▶ [Action item]: Transcribe every entry verbatim; omit pictures.

═══ Data provided ═══

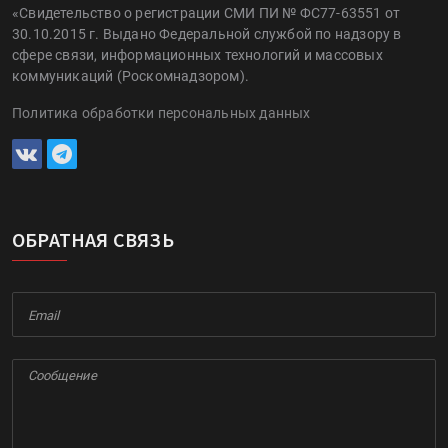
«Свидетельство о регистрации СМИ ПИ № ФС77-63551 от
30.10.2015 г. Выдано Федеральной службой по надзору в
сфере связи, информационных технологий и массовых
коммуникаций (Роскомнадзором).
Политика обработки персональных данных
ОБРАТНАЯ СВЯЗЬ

═══

▶ [Written solution]:
«Свидетельство о регистрации СМИ ПИ № ФС77-63551 от
30.10.2015 г. Выдано Федеральной службой по надзору в
сфере связи, информационных технологий и массовых
коммуникаций (Роскомнадзором).
Политика обработки персональных данных
ОБРАТНАЯ СВЯЗЬ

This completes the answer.